In operation (production)
● Anomaly monitoring: Set up alerts for suspicious activity in the database. For example, DLP systems can track massive data uploads. If someone reads 100,000 records outside of a typical scenario, a trigger will trigger. Many DBMS (Oracle, MS SQL) have built–in auditing tools - they should be enabled and logs should be analyzed regularly.
● Data Discovery and Classification: know what data is stored where and what sensitivity. Implement the practice of Data Stewardship – appoint those responsible for the datasets. Then, in the event of an incident, you will quickly understand what exactly has leaked and what the risks are. In addition, it will help to apply encryption where stricter measures are needed (for example, personal data vs. background information).
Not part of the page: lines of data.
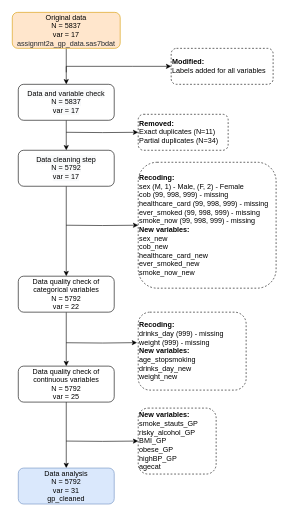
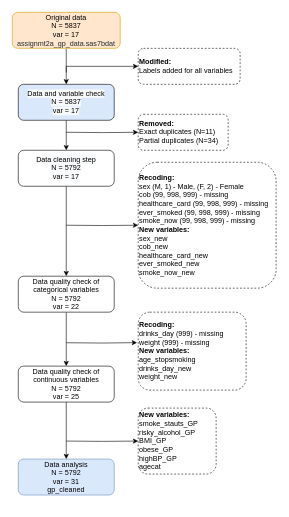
  <mxCell id="0" />
  <mxCell id="1" parent="0" />
  <mxCell id="2" value="" style="edgeStyle=orthogonalEdgeStyle;rounded=0;orthogonalLoop=1;jettySize=auto;html=1;" parent="1" edge="1"><mxGeometry relative="1" as="geometry"><mxPoint x="110" y="200" as="sourcePoint" /><mxPoint x="110" y="250" as="targetPoint" /></mxGeometry></mxCell>
  <mxCell id="3" value="" style="edgeStyle=orthogonalEdgeStyle;rounded=0;orthogonalLoop=1;jettySize=auto;html=1;entryX=0.5;entryY=0;entryDx=0;entryDy=0;" parent="1" source="4" edge="1"><mxGeometry relative="1" as="geometry"><mxPoint x="110" y="140" as="targetPoint" /><Array as="points" /></mxGeometry></mxCell>
  <mxCell id="4" value="&lt;span&gt;Original data&lt;/span&gt;&lt;br&gt;&lt;span&gt;N = 5837&lt;/span&gt;&lt;br&gt;&lt;span&gt;var = 17&lt;/span&gt;&lt;br&gt;&lt;font color=&quot;#24292f&quot;&gt;assignmt2a_gp_data.sas7bdat&lt;/font&gt;" style="rounded=1;whiteSpace=wrap;html=1;fillColor=#ffe6cc;strokeColor=#d79b00;" parent="1" vertex="1"><mxGeometry x="20" y="20" width="180" height="60" as="geometry" /></mxCell>
  <mxCell id="5" value="" style="edgeStyle=orthogonalEdgeStyle;rounded=0;orthogonalLoop=1;jettySize=auto;html=1;entryX=0;entryY=0.5;entryDx=0;entryDy=0;" parent="1" target="6" edge="1"><mxGeometry relative="1" as="geometry"><mxPoint x="110" y="120" as="sourcePoint" /><mxPoint x="10" y="120" as="targetPoint" /><Array as="points"><mxPoint x="110" y="110" /><mxPoint x="220" y="110" /></Array></mxGeometry></mxCell>
- <mxCell id="6" value="&lt;div&gt;&lt;b&gt;Modified:&lt;/b&gt;&lt;/div&gt;&lt;div&gt;&lt;span&gt;Labels added for all variables&amp;nbsp;&lt;/span&gt;&lt;/div&gt;" style="rounded=1;whiteSpace=wrap;html=1;dashed=1;align=left;" parent="1" vertex="1"><mxGeometry x="285" y="80" width="170" height="60" as="geometry" /></mxCell>
- <mxCell id="7" value="&lt;span style=&quot;color: rgb(0 , 0 , 0) ; font-family: &amp;#34;helvetica&amp;#34; ; font-size: 12px ; font-style: normal ; font-weight: 400 ; letter-spacing: normal ; text-indent: 0px ; text-transform: none ; word-spacing: 0px ; background-color: rgb(248 , 249 , 250) ; display: inline ; float: none&quot;&gt;Data and variable check&lt;/span&gt;&lt;br style=&quot;color: rgb(0 , 0 , 0) ; font-family: &amp;#34;helvetica&amp;#34; ; font-size: 12px ; font-style: normal ; font-weight: 400 ; letter-spacing: normal ; text-indent: 0px ; text-transform: none ; word-spacing: 0px ; background-color: rgb(248 , 249 , 250)&quot;&gt;&lt;span style=&quot;color: rgb(0 , 0 , 0) ; font-family: &amp;#34;helvetica&amp;#34; ; font-size: 12px ; font-style: normal ; font-weight: 400 ; letter-spacing: normal ; text-indent: 0px ; text-transform: none ; word-spacing: 0px ; background-color: rgb(248 , 249 , 250) ; display: inline ; float: none&quot;&gt;N = 5837&lt;/span&gt;&lt;br style=&quot;color: rgb(0 , 0 , 0) ; font-family: &amp;#34;helvetica&amp;#34; ; font-size: 12px ; font-style: normal ; font-weight: 400 ; letter-spacing: normal ; text-indent: 0px ; text-transform: none ; word-spacing: 0px ; background-color: rgb(248 , 249 , 250)&quot;&gt;&lt;span style=&quot;color: rgb(0 , 0 , 0) ; font-family: &amp;#34;helvetica&amp;#34; ; font-size: 12px ; font-style: normal ; font-weight: 400 ; letter-spacing: normal ; text-indent: 0px ; text-transform: none ; word-spacing: 0px ; background-color: rgb(248 , 249 , 250) ; display: inline ; float: none&quot;&gt;var = 17&lt;/span&gt;" style="rounded=1;whiteSpace=wrap;html=1;align=center;" parent="1" vertex="1"><mxGeometry x="30" y="140" width="160" height="60" as="geometry" /></mxCell>
+ <mxCell id="6" value="&lt;div&gt;&lt;b&gt;Modified:&lt;/b&gt;&lt;/div&gt;&lt;div&gt;&lt;span&gt;Labels added for all variables&amp;nbsp;&lt;/span&gt;&lt;/div&gt;" style="rounded=1;whiteSpace=wrap;html=1;dashed=1;align=left;" parent="1" vertex="1"><mxGeometry x="230" y="80" width="170" height="60" as="geometry" /></mxCell>
+ <mxCell id="7" value="&lt;span style=&quot;color: rgb(0 , 0 , 0) ; font-family: &amp;#34;helvetica&amp;#34; ; font-size: 12px ; font-style: normal ; font-weight: 400 ; letter-spacing: normal ; text-indent: 0px ; text-transform: none ; word-spacing: 0px ; background-color: rgb(248 , 249 , 250) ; display: inline ; float: none&quot;&gt;Data and variable check&lt;/span&gt;&lt;br style=&quot;color: rgb(0 , 0 , 0) ; font-family: &amp;#34;helvetica&amp;#34; ; font-size: 12px ; font-style: normal ; font-weight: 400 ; letter-spacing: normal ; text-indent: 0px ; text-transform: none ; word-spacing: 0px ; background-color: rgb(248 , 249 , 250)&quot;&gt;&lt;span style=&quot;color: rgb(0 , 0 , 0) ; font-family: &amp;#34;helvetica&amp;#34; ; font-size: 12px ; font-style: normal ; font-weight: 400 ; letter-spacing: normal ; text-indent: 0px ; text-transform: none ; word-spacing: 0px ; background-color: rgb(248 , 249 , 250) ; display: inline ; float: none&quot;&gt;N = 5837&lt;/span&gt;&lt;br style=&quot;color: rgb(0 , 0 , 0) ; font-family: &amp;#34;helvetica&amp;#34; ; font-size: 12px ; font-style: normal ; font-weight: 400 ; letter-spacing: normal ; text-indent: 0px ; text-transform: none ; word-spacing: 0px ; background-color: rgb(248 , 249 , 250)&quot;&gt;&lt;span style=&quot;color: rgb(0 , 0 , 0) ; font-family: &amp;#34;helvetica&amp;#34; ; font-size: 12px ; font-style: normal ; font-weight: 400 ; letter-spacing: normal ; text-indent: 0px ; text-transform: none ; word-spacing: 0px ; background-color: rgb(248 , 249 , 250) ; display: inline ; float: none&quot;&gt;var = 17&lt;/span&gt;" style="rounded=1;whiteSpace=wrap;html=1;align=center;fillColor=#dae8fc;" parent="1" vertex="1"><mxGeometry x="30" y="140" width="160" height="60" as="geometry" /></mxCell>
  <mxCell id="8" value="" style="edgeStyle=orthogonalEdgeStyle;rounded=0;orthogonalLoop=1;jettySize=auto;html=1;" parent="1" source="9" target="13" edge="1"><mxGeometry relative="1" as="geometry" /></mxCell>
  <mxCell id="9" value="&lt;span style=&quot;color: rgb(0 , 0 , 0) ; font-family: &amp;#34;helvetica&amp;#34; ; font-size: 12px ; font-style: normal ; font-weight: 400 ; letter-spacing: normal ; text-align: center ; text-indent: 0px ; text-transform: none ; word-spacing: 0px ; background-color: rgb(248 , 249 , 250) ; display: inline ; float: none&quot;&gt;Data cleaning step&lt;/span&gt;&lt;br style=&quot;color: rgb(0 , 0 , 0) ; font-family: &amp;#34;helvetica&amp;#34; ; font-size: 12px ; font-style: normal ; font-weight: 400 ; letter-spacing: normal ; text-align: center ; text-indent: 0px ; text-transform: none ; word-spacing: 0px ; background-color: rgb(248 , 249 , 250)&quot;&gt;&lt;span style=&quot;color: rgb(0 , 0 , 0) ; font-family: &amp;#34;helvetica&amp;#34; ; font-size: 12px ; font-style: normal ; font-weight: 400 ; letter-spacing: normal ; text-align: center ; text-indent: 0px ; text-transform: none ; word-spacing: 0px ; background-color: rgb(248 , 249 , 250) ; display: inline ; float: none&quot;&gt;N = 5792&lt;/span&gt;&lt;br style=&quot;color: rgb(0 , 0 , 0) ; font-family: &amp;#34;helvetica&amp;#34; ; font-size: 12px ; font-style: normal ; font-weight: 400 ; letter-spacing: normal ; text-align: center ; text-indent: 0px ; text-transform: none ; word-spacing: 0px ; background-color: rgb(248 , 249 , 250)&quot;&gt;&lt;span style=&quot;color: rgb(0 , 0 , 0) ; font-family: &amp;#34;helvetica&amp;#34; ; font-size: 12px ; font-style: normal ; font-weight: 400 ; letter-spacing: normal ; text-align: center ; text-indent: 0px ; text-transform: none ; word-spacing: 0px ; background-color: rgb(248 , 249 , 250) ; display: inline ; float: none&quot;&gt;var = 17&lt;/span&gt;" style="rounded=1;whiteSpace=wrap;html=1;align=center;" parent="1" vertex="1"><mxGeometry x="30" y="250" width="160" height="60" as="geometry" /></mxCell>
  <mxCell id="10" value="" style="edgeStyle=orthogonalEdgeStyle;rounded=0;orthogonalLoop=1;jettySize=auto;html=1;entryX=0;entryY=0.5;entryDx=0;entryDy=0;" parent="1" target="11" edge="1"><mxGeometry relative="1" as="geometry"><mxPoint x="110" y="220" as="sourcePoint" /><mxPoint x="110" y="220" as="targetPoint" /></mxGeometry></mxCell>
  <mxCell id="11" value="&lt;b&gt;Removed:&lt;/b&gt;&lt;br&gt;Exact duplicates (N=11)&lt;br&gt;Partial duplicates (N=34)" style="rounded=1;whiteSpace=wrap;html=1;align=left;dashed=1;" parent="1" vertex="1"><mxGeometry x="230" y="190" width="150" height="60" as="geometry" /></mxCell>
  <mxCell id="12" value="" style="edgeStyle=orthogonalEdgeStyle;rounded=0;orthogonalLoop=1;jettySize=auto;html=1;" parent="1" source="13" target="17" edge="1"><mxGeometry relative="1" as="geometry" /></mxCell>
  <mxCell id="13" value="Data quality check of categorical variables&lt;br&gt;N = 5792&lt;br&gt;var = 22" style="whiteSpace=wrap;html=1;rounded=1;" parent="1" vertex="1"><mxGeometry x="30" y="460" width="160" height="60" as="geometry" /></mxCell>
  <mxCell id="14" value="" style="edgeStyle=orthogonalEdgeStyle;rounded=0;orthogonalLoop=1;jettySize=auto;html=1;entryX=0;entryY=0.5;entryDx=0;entryDy=0;" parent="1" target="15" edge="1"><mxGeometry relative="1" as="geometry"><mxPoint x="110" y="375" as="sourcePoint" /></mxGeometry></mxCell>
  <mxCell id="15" value="&lt;b&gt;Recoding:&lt;/b&gt;&lt;br&gt;sex (M, 1) - Male, (F, 2) - Female&lt;br&gt;cob (99, 998, 999) - missing&amp;nbsp;&lt;br&gt;healthcare_card (99, 998, 999) - missing&lt;br&gt;ever_smoked (99, 998, 999) - missing&lt;br&gt;smoke_now (99, 998, 999) - missing&lt;br&gt;&lt;b&gt;New variables:&lt;/b&gt;&lt;br&gt;sex_new&lt;br&gt;cob_new&lt;br&gt;healthcare_card_new&lt;br&gt;ever_smoked_new&lt;br&gt;smoke_now_new" style="rounded=1;whiteSpace=wrap;html=1;dashed=1;align=left;" parent="1" vertex="1"><mxGeometry x="230" y="270" width="230" height="210" as="geometry" /></mxCell>
  <mxCell id="16" value="" style="edgeStyle=orthogonalEdgeStyle;rounded=0;orthogonalLoop=1;jettySize=auto;html=1;" parent="1" source="17" target="20" edge="1"><mxGeometry relative="1" as="geometry" /></mxCell>
  <mxCell id="17" value="Data quality check of continuous variables&lt;br&gt;N = 5792&lt;br&gt;var = 25" style="whiteSpace=wrap;html=1;rounded=1;" parent="1" vertex="1"><mxGeometry x="30" y="610" width="160" height="60" as="geometry" /></mxCell>
  <mxCell id="18" value="" style="edgeStyle=orthogonalEdgeStyle;rounded=0;orthogonalLoop=1;jettySize=auto;html=1;entryX=-0.011;entryY=0.391;entryDx=0;entryDy=0;entryPerimeter=0;" parent="1" target="19" edge="1"><mxGeometry relative="1" as="geometry"><mxPoint x="110" y="571" as="sourcePoint" /><mxPoint x="220" y="562" as="targetPoint" /></mxGeometry></mxCell>
  <mxCell id="19" value="&lt;b&gt;Recoding:&lt;/b&gt;&lt;br&gt;drinks_day (999) - missing&lt;br&gt;weight (999) - missing&lt;br&gt;&lt;b&gt;New variables:&lt;/b&gt;&lt;br&gt;age_stopsmoking&lt;br&gt;drinks_day_new&lt;br&gt;weight_new" style="rounded=1;whiteSpace=wrap;html=1;dashed=1;align=left;" parent="1" vertex="1"><mxGeometry x="230" y="520" width="180" height="130" as="geometry" /></mxCell>
- <mxCell id="20" value="Data analysis&lt;br&gt;N = 5792&lt;br&gt;var = 31&lt;br&gt;gp_cleaned" style="rounded=1;whiteSpace=wrap;html=1;align=center;fillColor=#dae8fc;strokeColor=#6c8ebf;" parent="1" vertex="1"><mxGeometry x="30" y="780" width="160" height="60" as="geometry" /></mxCell>
+ <mxCell id="20" value="Data analysis&lt;br&gt;N = 5792&lt;br&gt;var = 31&lt;br&gt;gp_cleaned" style="rounded=1;whiteSpace=wrap;html=1;align=center;fillColor=#dae8fc;strokeColor=#6c8ebf;" parent="1" vertex="1"><mxGeometry x="30" y="765" width="160" height="60" as="geometry" /></mxCell>
  <mxCell id="21" value="" style="edgeStyle=orthogonalEdgeStyle;rounded=0;orthogonalLoop=1;jettySize=auto;html=1;entryX=0;entryY=0.5;entryDx=0;entryDy=0;" parent="1" target="22" edge="1"><mxGeometry relative="1" as="geometry"><mxPoint x="110" y="735" as="sourcePoint" /><mxPoint x="270" y="770" as="targetPoint" /></mxGeometry></mxCell>
  <mxCell id="22" value="&lt;b&gt;New variables:&lt;/b&gt;&lt;br&gt;smoke_stauts_GP&lt;br&gt;risky_alcohol_GP&lt;br&gt;BMI_GP&lt;br&gt;obese_GP&lt;br&gt;highBP_GP&lt;br&gt;agecat" style="rounded=1;whiteSpace=wrap;html=1;align=left;dashed=1;" parent="1" vertex="1"><mxGeometry x="230" y="680" width="130" height="110" as="geometry" /></mxCell>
● Regular security audits: Scan your infrastructure for known problems at least once a quarter. You can use both third-party services (the same UpGuard, Detect, Shodan Monitor) and open-source utilities. The goal is to find open ports, protruding control panels, Elasticsearch indexes, and the like before intruders find them.
● Updates and patches: trivial, but critical – update your DBMS and software in a timely manner. Many leaks are the result of exploiting vulnerabilities for which there is already a patch. Example: the mentioned attack on MOVEit, which led to leaks in the public sector, occurred because a 0-day vulnerability was exploited. As soon as the patch was released, it was necessary to install it within hours. The smaller the vulnerability window, the lower the chance of a leak.
● Response plan: Be prepared for the worst. Having an Incident Response plan in case of a leak means reducing the damage. If a leak has occurred, it is important to quickly detect it (darknet monitoring for your company's mention, for example, will help), isolate the vulnerable segment, inform the affected persons and improve protection so that it does not happen again.
Conclusion
Remember that there are no small details in matters of information leakage. One open port or one compromised password can reset millions of security investments. Approach database protection as creatively as attackers approach their compromise. Constantly ask yourself the questions: "What happens if someone else's eyes see this file?", "Is there a way to extract the data in a roundabout way?". If such paranoia becomes part of the culture, the chances that your database will remain inaccessible to intruders increase significantly.
As a result, when you have done everything correctly, the database will remain a book under lock and key, and in order to read it, the attacker will have to go through a long quest from the defensive lines. And most will prefer to look for easier prey. Your data is worth it.